As each day progresses, more and more people seem to conclude that our planet is heading for disaster. While a substantial segment of the world’s population remains blissfully unaware or uncaring, a split seems to be occurring between the citizenry. One part will keep on doing as they were, brakes be damned. The other part is increasingly worried about climate change, pollution, and waste. At a time when we have access to more information than ever before we seem to be diverging as a human race about what the state of the world is. Since only very recently can we genuinely communicate as, a significant portion, of the human race entire. Since only a few years ago we have the technology to give a large proportion of us access to the truth as we know it. Alas, right as this happens, the very concept of truth is eroding. Purposefully or not the one view of our future, the one collective action that could have been has been shattered. We would be able to learn and say so much, and I’m sure that we would agree on so much, but we seem to agree on so little. Manufactured consent has become manufactured dissent. We seem so far apart. But are our values, needs, worries, and dreams that far asunder? I think not. We are all fundamentally the same; it is just that the narcissism of minor difference has become weaponized to the point where the very concept of a universal humanism and belief in rationality is under siege.
Simultaneously the knowable shareable truth, so close to being near-universal has been taken apart, a million straws to every camel. A possible, (and yes somewhat idealistic) reaffirmation of universally held beliefs backed by knowledge and communication has been ripped to shreds. In the debate between Orwell and Huxley, both are winning. Censorship, a reduction in press freedom and expansion in naked authoritarianism are on the rise abetted by technological tools that make terror and oppression scalable and available at lower cost. We have democratized repression while the free press has eroded the business case for democracy in line with the erosion of their finances. Big Brother also wanted “to organize the world’s information and make it universally accessible and useful.” Technology will not save us and has instead been co-opted.
While reports of record species die off and carbon monoxide levels peek from behind the curtains, far more news is available about a feud between two beauty bloggers over supplements and friendship. I’m increasingly worried that the end of the world will be inane. Parts of Wall-E and Idiocracy are starting to morph into some kind of new horror sci-fi. We think of comments or cataclysmic wars as ending civilizations. What ended the human race? A combination of video games, YouTube, and microwave meals. Here lies humanity brought to its knees by ennui. And thus human civilization ended, and they all played Fortnite and watched cooking videos while Rome burned.
I don’t want to seem melodramatic. But, realistically, just between you and me, we’re not going to turn this thing around. It’s the eleventh hour, we’re sailing straight for the iceberg, and the captain is asleep in his bunk. We won’t be able to save this planet, and things are going to go horribly wrong for those who are in the wrong place when the water either comes or goes. I’m afraid that this planet is a write-off, and this is precisely why the smart billionaires are diversifying away from the earth asset. But, I’m damned if any of this is going to be my fault. I know we can’t save the earth, but perhaps we can save ourselves from some guilt as we all go down together.
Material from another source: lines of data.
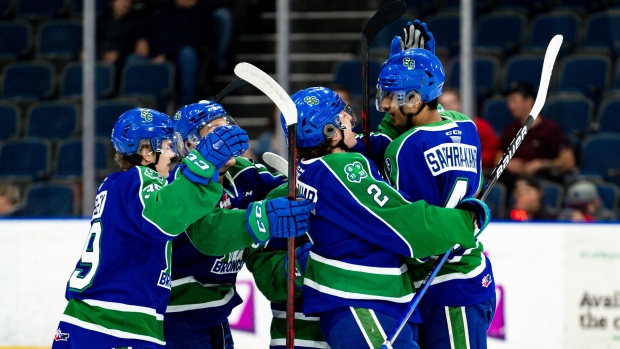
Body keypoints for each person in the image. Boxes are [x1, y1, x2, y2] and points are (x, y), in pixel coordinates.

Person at [52, 107, 314, 349]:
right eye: (166, 146)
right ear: (145, 151)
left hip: (109, 317)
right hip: (117, 321)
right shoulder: (144, 180)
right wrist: (204, 165)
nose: (173, 154)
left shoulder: (124, 185)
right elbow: (166, 219)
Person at [282, 86, 490, 349]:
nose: (348, 119)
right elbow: (404, 222)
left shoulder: (312, 169)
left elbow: (376, 145)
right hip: (362, 300)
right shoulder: (340, 169)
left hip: (366, 300)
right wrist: (466, 219)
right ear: (330, 133)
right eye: (340, 116)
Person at [370, 21, 496, 349]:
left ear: (415, 99)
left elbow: (416, 238)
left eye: (392, 96)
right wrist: (419, 66)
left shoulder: (405, 149)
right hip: (470, 274)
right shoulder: (464, 124)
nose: (384, 105)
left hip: (442, 285)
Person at [164, 100, 293, 348]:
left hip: (217, 317)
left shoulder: (243, 173)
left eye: (227, 126)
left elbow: (283, 190)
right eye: (213, 130)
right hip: (175, 316)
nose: (226, 135)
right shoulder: (180, 186)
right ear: (189, 145)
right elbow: (212, 230)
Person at [129, 0, 232, 106]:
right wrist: (142, 38)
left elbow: (196, 38)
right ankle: (132, 103)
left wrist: (166, 55)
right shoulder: (166, 9)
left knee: (187, 54)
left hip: (182, 53)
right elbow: (150, 26)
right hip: (159, 52)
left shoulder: (203, 11)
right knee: (134, 58)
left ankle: (186, 104)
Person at [497, 81, 576, 193]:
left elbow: (568, 161)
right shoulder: (510, 129)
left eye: (514, 100)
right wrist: (508, 164)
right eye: (509, 101)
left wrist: (541, 164)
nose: (510, 106)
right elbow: (498, 156)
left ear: (529, 102)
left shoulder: (550, 129)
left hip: (542, 181)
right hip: (514, 181)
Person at [438, 86, 500, 173]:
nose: (448, 107)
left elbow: (493, 154)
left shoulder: (479, 125)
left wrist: (466, 160)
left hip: (480, 175)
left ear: (461, 103)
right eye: (443, 104)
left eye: (452, 102)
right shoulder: (434, 130)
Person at [96, 0, 144, 72]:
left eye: (128, 1)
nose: (125, 4)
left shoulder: (136, 22)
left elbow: (134, 46)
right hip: (101, 54)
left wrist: (119, 54)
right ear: (113, 2)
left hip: (122, 57)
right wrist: (101, 54)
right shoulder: (102, 19)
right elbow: (96, 40)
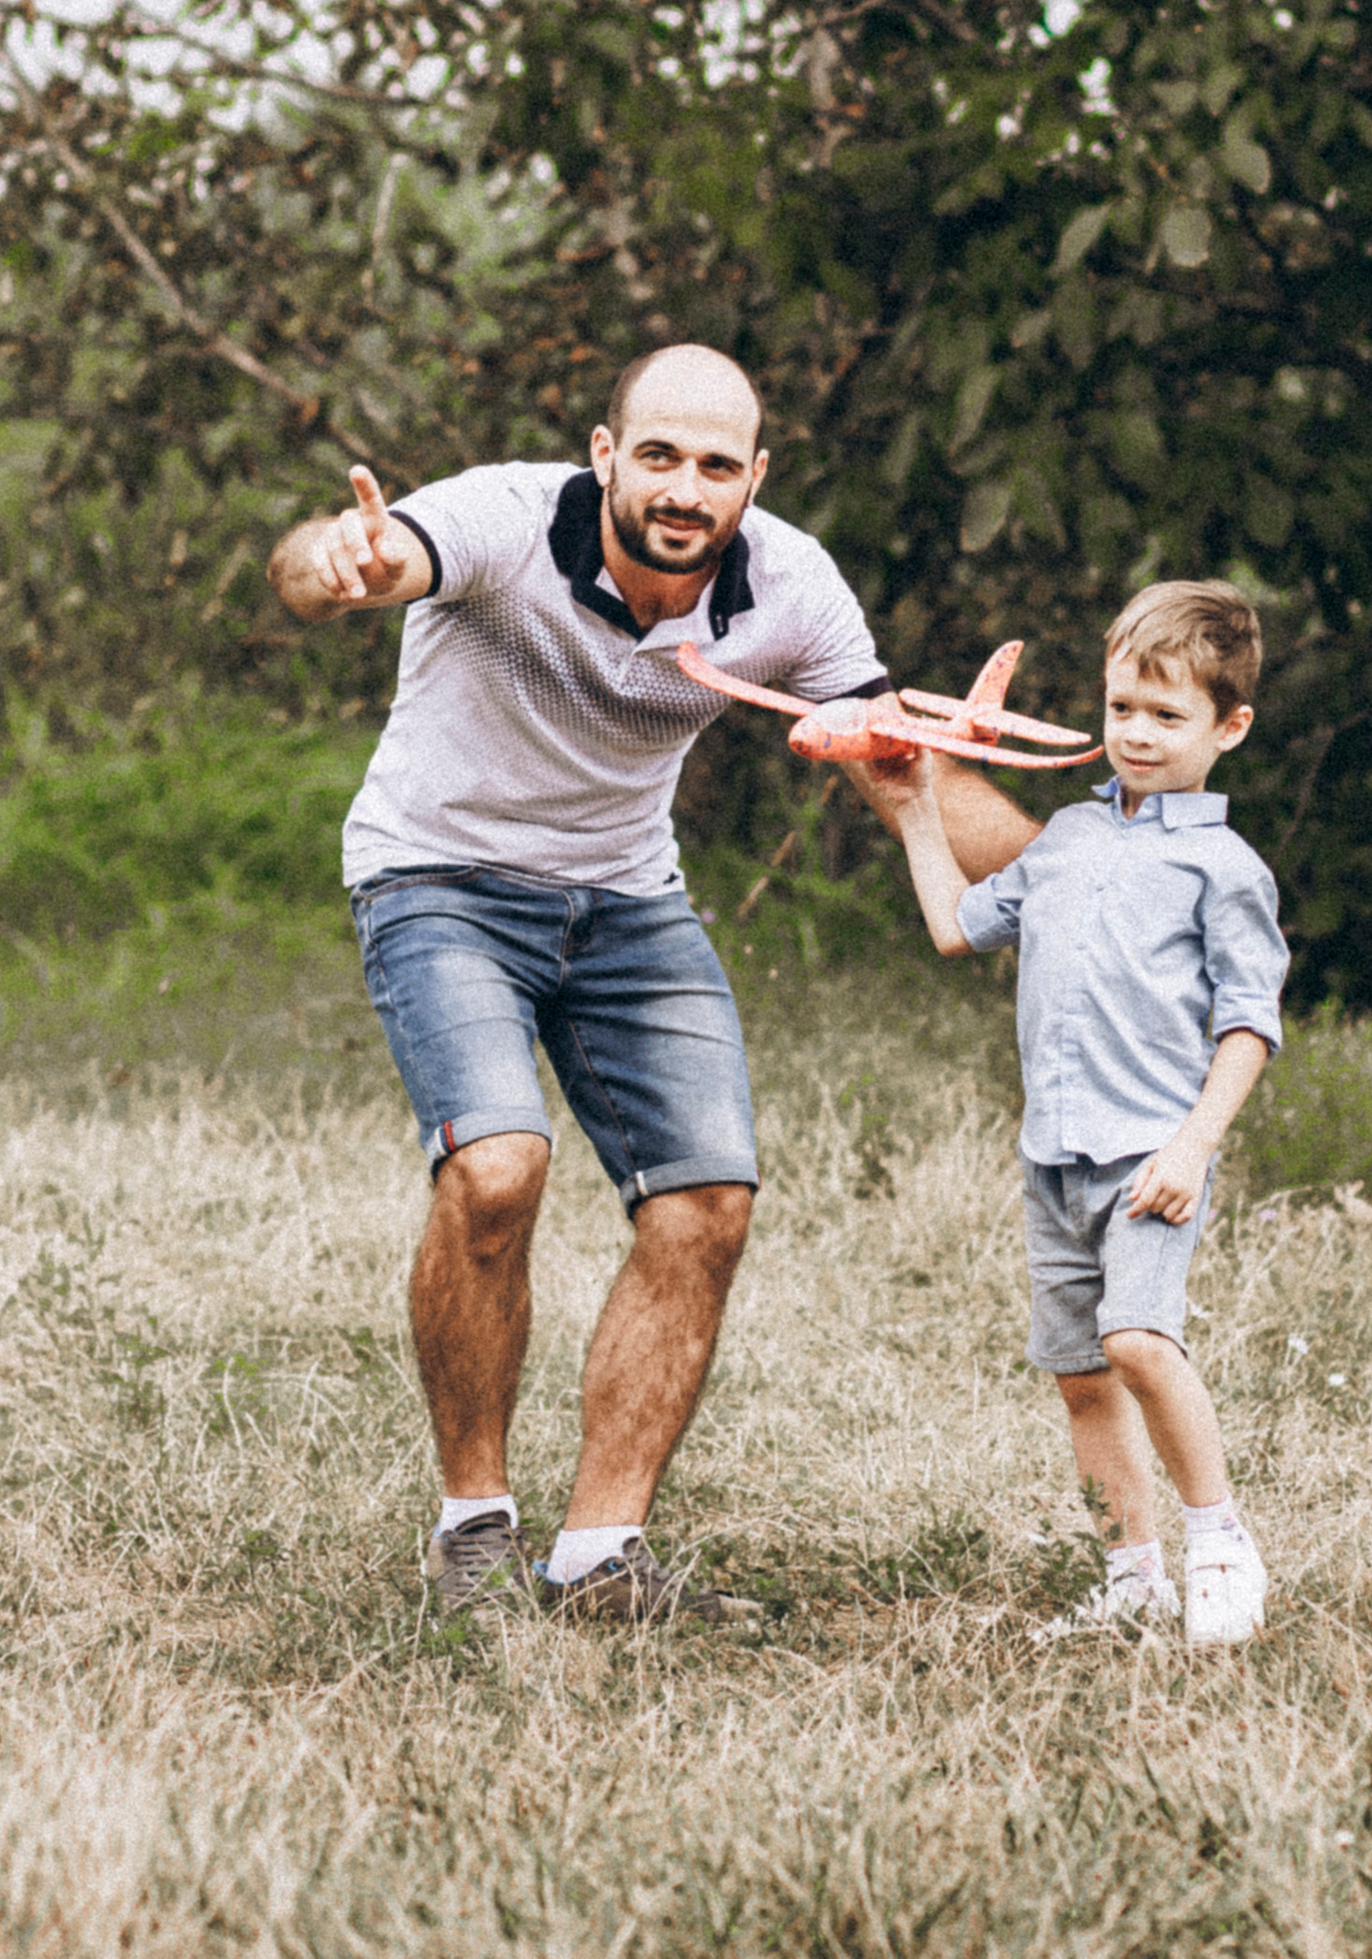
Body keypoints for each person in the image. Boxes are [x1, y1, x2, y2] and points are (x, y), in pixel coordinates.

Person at [266, 342, 1036, 1625]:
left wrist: (1092, 877)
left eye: (718, 466)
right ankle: (473, 1531)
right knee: (495, 1173)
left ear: (755, 478)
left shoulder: (788, 584)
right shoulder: (506, 521)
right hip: (439, 876)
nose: (687, 488)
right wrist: (332, 567)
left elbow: (906, 768)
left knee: (707, 1207)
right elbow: (345, 561)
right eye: (661, 456)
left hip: (626, 901)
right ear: (606, 455)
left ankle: (599, 1561)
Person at [884, 577, 1287, 1647]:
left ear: (1228, 726)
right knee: (1079, 1375)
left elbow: (1248, 1025)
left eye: (1167, 715)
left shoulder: (1223, 868)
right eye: (1121, 710)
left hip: (1148, 1157)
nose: (1137, 735)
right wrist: (918, 806)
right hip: (1052, 1157)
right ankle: (1132, 1574)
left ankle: (1221, 1547)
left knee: (1140, 1341)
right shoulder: (1063, 836)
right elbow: (956, 930)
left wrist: (1192, 1150)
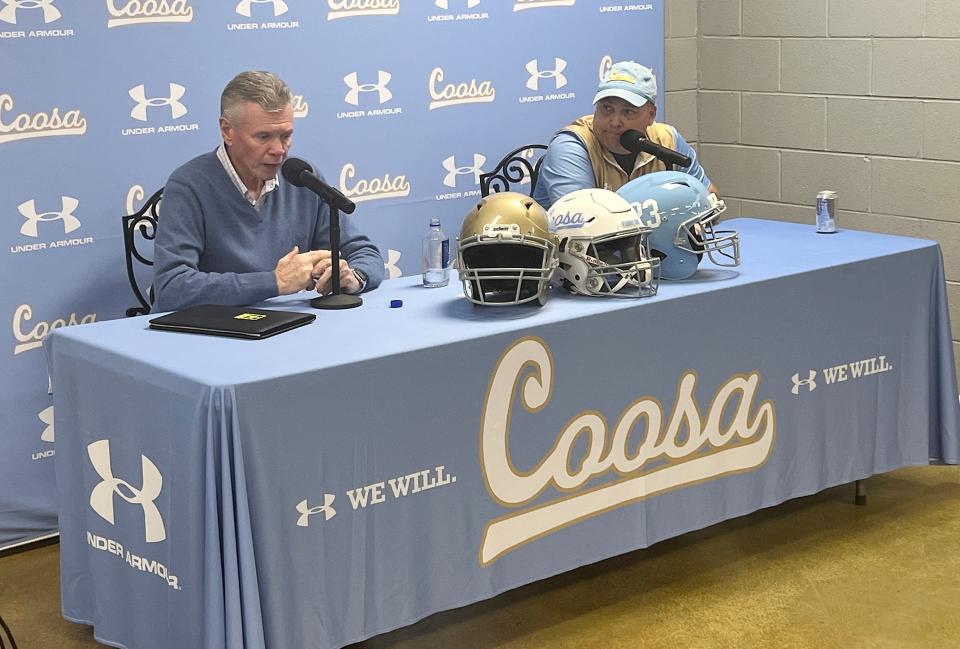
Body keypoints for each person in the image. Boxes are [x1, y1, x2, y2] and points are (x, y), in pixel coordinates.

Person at [152, 70, 384, 312]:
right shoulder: (188, 185)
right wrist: (275, 282)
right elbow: (172, 288)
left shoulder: (303, 177)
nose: (279, 150)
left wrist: (353, 278)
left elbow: (366, 254)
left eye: (286, 136)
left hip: (291, 328)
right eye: (263, 137)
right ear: (227, 130)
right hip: (214, 332)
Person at [533, 61, 716, 210]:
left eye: (628, 112)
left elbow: (711, 199)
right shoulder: (571, 146)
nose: (615, 121)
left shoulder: (667, 140)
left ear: (651, 115)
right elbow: (581, 225)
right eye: (607, 108)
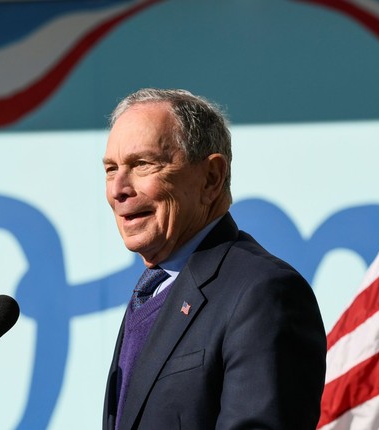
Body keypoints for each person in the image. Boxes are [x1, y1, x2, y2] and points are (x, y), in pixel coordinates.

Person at [101, 88, 326, 430]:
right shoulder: (152, 289)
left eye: (142, 164)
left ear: (211, 178)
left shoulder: (263, 292)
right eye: (111, 169)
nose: (118, 188)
Just the other day I was talking about the above with a friend, let’s call her Martha. Martha mentioned to me that the reason why Notre Dame fundraising and beach cleanups work is that they are simple cordoned off affairs that people can understand and measure. A trash challenge is like an ice bucket challenge, a fun discrete thing that you can do to share that thing, experience, and emotion with others. So, since my friend mentioned this, I’ve been thinking non stop about a measurable “3D printing challenge.” What is a thing that every and any 3D printing operator and company can do that could ameliorate their negative environmental impact? What one shareable thing could we all experience that would negate our damage on this earth? As far as I can tell, it would have to be:
- Visual: so easy to capture.
- Demonstrable: the easy to capture image(s) would show progress and completion of the task.
- Shareable: the resulting visual would be exciting and arresting enough to share above and beyond the goodness of it or the significance of your relationship with the person.
- Do good: lest we forget it should actually do good. Net good means that spools and some recycled filament are all fine and dandy, but that’s like drinking a glass of water in a house fire with a morally superior smirk.
- Go viral: to indeed have an impact, there should be some “many to many viral elements” that propagates it especially if some end nodes were found or if churn/events/vacations would lead to it not being spread in a particular vector.
So knowing that we can’t all agree on anything. Knowing that there is no verifiable truth that can be universally held; what can we as a 3D printing community do to have a net good impact on this planet? Suggestions welcome.